Announcements — 11:55

  • OKTech — June event — Date, time & venue TBD — details and signup at oktech.jp.
  • RSVP reminder — Coming along? RSVP on Meetup so we can size the room — meetup.com/oktech.
  • Feedback — Got thoughts, topic ideas, or want to demo something? Drop us a line — feedback.

News since last assembly

Floor: 2026-05-30 (aa03).

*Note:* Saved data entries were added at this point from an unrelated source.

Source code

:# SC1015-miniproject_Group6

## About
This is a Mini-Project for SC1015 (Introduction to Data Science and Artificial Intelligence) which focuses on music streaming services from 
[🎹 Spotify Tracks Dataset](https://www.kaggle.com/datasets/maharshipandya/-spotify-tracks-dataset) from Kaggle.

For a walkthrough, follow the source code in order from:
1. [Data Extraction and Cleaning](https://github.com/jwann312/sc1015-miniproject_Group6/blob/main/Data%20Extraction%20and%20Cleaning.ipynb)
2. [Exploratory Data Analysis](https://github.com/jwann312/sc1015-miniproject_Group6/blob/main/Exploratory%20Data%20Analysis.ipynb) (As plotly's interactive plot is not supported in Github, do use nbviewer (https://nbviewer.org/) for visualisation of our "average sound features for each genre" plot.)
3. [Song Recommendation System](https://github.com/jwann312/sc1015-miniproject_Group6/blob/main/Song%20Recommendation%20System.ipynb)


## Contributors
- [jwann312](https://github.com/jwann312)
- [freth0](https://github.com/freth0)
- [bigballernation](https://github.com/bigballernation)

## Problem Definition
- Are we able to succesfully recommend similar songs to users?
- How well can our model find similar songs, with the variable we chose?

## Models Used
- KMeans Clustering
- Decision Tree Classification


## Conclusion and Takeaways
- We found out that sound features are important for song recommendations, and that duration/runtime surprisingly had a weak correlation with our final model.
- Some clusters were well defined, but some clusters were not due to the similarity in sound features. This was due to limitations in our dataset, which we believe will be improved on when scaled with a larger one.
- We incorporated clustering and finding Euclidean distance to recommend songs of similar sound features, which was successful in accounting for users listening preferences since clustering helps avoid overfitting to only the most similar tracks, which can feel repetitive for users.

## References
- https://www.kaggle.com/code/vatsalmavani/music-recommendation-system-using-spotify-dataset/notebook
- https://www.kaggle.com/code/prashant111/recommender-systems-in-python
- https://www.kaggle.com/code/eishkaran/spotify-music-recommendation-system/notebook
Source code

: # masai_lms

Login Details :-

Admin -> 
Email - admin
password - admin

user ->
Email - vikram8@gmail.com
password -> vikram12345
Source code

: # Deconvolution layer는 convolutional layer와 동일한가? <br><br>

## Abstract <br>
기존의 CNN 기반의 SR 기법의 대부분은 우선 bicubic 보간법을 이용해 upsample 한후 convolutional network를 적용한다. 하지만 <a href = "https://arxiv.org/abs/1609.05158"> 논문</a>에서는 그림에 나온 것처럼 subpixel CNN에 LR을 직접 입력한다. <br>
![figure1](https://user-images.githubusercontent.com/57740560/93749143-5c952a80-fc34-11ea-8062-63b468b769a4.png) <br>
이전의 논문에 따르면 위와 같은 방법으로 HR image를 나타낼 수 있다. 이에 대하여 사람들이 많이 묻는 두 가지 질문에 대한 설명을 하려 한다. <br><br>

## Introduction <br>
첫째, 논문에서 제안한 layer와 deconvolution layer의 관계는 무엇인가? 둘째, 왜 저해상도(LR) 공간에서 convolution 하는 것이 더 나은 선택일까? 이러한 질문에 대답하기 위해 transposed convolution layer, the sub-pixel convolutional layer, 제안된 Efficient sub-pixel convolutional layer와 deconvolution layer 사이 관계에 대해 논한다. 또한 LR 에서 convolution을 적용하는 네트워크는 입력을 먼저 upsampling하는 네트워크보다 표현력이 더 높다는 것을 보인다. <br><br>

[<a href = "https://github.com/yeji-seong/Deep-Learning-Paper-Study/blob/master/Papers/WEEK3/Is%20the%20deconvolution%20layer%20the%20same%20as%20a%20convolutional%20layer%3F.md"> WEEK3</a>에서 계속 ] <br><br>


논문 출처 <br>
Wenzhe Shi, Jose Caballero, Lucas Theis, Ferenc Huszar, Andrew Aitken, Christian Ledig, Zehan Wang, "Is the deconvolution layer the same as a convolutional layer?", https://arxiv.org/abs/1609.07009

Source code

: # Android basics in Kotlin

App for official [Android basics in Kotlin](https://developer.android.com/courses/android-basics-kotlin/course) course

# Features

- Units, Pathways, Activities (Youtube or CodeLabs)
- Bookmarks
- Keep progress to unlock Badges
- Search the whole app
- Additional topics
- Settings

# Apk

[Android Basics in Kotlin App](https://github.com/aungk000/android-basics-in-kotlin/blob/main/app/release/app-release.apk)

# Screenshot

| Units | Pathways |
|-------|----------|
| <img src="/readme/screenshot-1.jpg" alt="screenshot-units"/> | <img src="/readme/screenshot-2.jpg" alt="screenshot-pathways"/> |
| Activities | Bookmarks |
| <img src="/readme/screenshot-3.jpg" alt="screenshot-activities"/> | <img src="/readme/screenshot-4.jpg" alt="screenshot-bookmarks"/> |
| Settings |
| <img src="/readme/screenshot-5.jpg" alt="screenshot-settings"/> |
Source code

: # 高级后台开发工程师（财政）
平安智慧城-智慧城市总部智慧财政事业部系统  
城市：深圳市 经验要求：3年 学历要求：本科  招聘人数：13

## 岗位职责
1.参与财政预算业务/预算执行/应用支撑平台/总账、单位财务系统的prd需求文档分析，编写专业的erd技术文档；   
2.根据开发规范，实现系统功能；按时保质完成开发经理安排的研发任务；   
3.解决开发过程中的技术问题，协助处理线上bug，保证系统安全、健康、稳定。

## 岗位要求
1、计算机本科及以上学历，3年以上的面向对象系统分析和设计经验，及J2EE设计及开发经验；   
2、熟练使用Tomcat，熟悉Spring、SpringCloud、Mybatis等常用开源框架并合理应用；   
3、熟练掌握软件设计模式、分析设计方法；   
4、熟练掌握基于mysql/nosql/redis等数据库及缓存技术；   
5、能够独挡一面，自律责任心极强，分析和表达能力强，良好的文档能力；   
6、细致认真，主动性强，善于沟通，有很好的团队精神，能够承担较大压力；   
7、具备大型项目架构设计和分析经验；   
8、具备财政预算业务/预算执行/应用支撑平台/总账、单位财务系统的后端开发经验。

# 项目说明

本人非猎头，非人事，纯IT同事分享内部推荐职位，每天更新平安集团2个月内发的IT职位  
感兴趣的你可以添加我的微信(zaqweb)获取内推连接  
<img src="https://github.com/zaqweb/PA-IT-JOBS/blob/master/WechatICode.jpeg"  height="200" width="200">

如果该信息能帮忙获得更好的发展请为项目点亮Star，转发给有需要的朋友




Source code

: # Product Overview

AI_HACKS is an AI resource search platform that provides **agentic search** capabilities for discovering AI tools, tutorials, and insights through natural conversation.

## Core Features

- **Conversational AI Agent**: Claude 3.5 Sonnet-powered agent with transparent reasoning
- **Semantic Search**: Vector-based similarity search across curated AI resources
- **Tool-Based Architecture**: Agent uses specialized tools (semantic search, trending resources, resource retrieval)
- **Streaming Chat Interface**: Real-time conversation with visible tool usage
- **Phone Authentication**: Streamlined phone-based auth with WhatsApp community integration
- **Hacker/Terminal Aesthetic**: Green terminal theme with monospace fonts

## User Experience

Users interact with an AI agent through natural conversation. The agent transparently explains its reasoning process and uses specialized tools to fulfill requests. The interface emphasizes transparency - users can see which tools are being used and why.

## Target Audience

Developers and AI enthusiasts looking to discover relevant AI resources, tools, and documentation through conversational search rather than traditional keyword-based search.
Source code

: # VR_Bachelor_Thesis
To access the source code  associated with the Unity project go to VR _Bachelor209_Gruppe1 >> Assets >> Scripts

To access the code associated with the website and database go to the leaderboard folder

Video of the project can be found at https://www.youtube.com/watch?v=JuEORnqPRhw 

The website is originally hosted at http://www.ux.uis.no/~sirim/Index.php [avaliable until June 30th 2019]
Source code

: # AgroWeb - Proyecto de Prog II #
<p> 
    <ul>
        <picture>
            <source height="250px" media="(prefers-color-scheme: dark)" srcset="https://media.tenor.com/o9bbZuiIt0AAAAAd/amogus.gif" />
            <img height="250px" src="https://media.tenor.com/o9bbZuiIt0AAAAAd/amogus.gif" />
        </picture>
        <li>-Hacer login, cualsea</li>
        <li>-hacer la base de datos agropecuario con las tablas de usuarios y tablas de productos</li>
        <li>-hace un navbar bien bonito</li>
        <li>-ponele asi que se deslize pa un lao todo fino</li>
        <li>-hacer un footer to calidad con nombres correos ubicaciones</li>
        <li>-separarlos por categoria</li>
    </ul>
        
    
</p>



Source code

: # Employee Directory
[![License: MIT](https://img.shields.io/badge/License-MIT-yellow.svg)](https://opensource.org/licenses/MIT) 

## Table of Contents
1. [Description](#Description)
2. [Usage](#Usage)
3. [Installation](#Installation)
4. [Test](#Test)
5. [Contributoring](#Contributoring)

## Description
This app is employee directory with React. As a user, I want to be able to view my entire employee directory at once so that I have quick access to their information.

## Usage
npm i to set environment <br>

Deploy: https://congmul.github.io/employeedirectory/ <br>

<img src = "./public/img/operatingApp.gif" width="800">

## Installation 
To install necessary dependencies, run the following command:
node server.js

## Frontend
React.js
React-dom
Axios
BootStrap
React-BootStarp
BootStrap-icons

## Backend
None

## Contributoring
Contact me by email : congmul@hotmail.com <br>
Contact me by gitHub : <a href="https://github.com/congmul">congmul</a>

Generated 2026-06-06.

New Claude Code commands & features

  • ultracode trigger rename (v2.1.160, 2026-06-02) — the dynamic-workflow keyword we covered last week is no longer workflow; type ultracode in a prompt (or /effort ultracode) to auto-orchestrate a workflow — release
  • /plugin list (v2.1.163, 2026-06-04) — list installed plugins with --enabled / --disabled filters — release
  • claude agents fan-out progress (v2.1.161, 2026-06-02) — shows done/total for fanned-out work, and --json now reports a waitingFor field (v2.1.162) — release
  • Safer writes (v2.1.160, 2026-06-02) — prompts before writing to shell startup files / git config; acceptEdits now confirms before touching build-tool config — release
  • Autocomplete no longer auto-runs (v2.1.162, 2026-06-03) — picking a slash command from autocomplete fills the input instead of firing immediately; Remote Control is now a persistent footer pill — release
  • SubagentStop additionalContext (v2.1.163, 2026-06-04) — SubagentStop hooks can return hookSpecificOutput.additionalContext to feed text back to the parent — release

Codex

  • /archive + codex archive (0.136.0, 2026-06-01) — archive/unarchive sessions from the TUI or CLI; TUI markdown keeps clickable links via OSC 8 — release
  • [2026-06-04] Multi-agent v2 preserves runtime choice per thread; web/image tools gain parallel search in code-mode; enterprise builds show monthly credit limits (0.137.0) — release
  • [2026-06-01] Windows alpha codex sandbox setup --elevated provisioning path; remote execution via CODEX_API_KEY for approved hosts — release

Adjacent tools

  • [2026-06] Cursor adds canvas Design Mode + interactive context-usage report, and a Premium seat (5× usage) in a Teams pricing rework — changelog
  • [2026-06-03] VS Code 1.123 ships more agent features, larger model-context support, and integrated-browser updates — release notes
  • [2026-06-02] Microsoft unveils MAI-Code-1-Flash at Build 2026 — its first in-house coding model, not OpenAI-powered — Simon Willison

Simon says

  • [2026-06-03] Uber caps employee AI-tool spend at $1,500/mo after burning its 2026 AI budget in four months — post
  • [2026-06-04] “AI enthusiasts are in a race against time, AI skeptics are in a race against entropy” — post

Notable posts

  • [2026-06-01] GitHub Copilot switches every plan to usage-based AI Credits; power users post projected 10–50× cost jumps; the community thread tops 400 comments / ~900 downvotes — discussion

Topics worth a 5-min slot

  1. The metering era — Copilot AI Credits, Uber’s $1,500/mo cap, and Cursor’s reworked Teams pools all landed the same week. Has agentic coding’s “all-you-can-eat” phase ended?
  2. workflowultracode — last week’s dynamic-workflows trigger got renamed in v2.1.160. Worth a live demo now that the keyword is stable.
  3. In-house coding models — Microsoft’s MAI-Code-1-Flash drops the OpenAI dependency. Does owning the model matter when the harness is the product?